*Goal of the exercise*: List all lines of the data containing the word "comentários".

*Source records*:
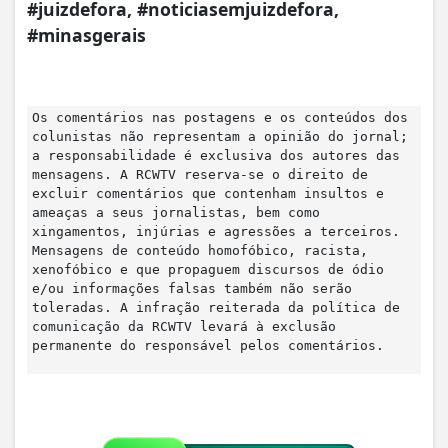
#juizdefora, #noticiasemjuizdefora,
#minasgerais
Os comentários nas postagens e os conteúdos dos
colunistas não representam a opinião do jornal;
a responsabilidade é exclusiva dos autores das
mensagens. A RCWTV reserva-se o direito de
excluir comentários que contenham insultos e
ameaças a seus jornalistas, bem como
xingamentos, injúrias e agressões a terceiros.
Mensagens de conteúdo homofóbico, racista,
xenofóbico e que propaguem discursos de ódio
e/ou informações falsas também não serão
toleradas. A infração reiterada da política de
comunicação da RCWTV levará à exclusão
permanente do responsável pelos comentários.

*Output of the exercise*:
Os comentários nas postagens e os conteúdos dos
excluir comentários que contenham insultos e
permanente do responsável pelos comentários.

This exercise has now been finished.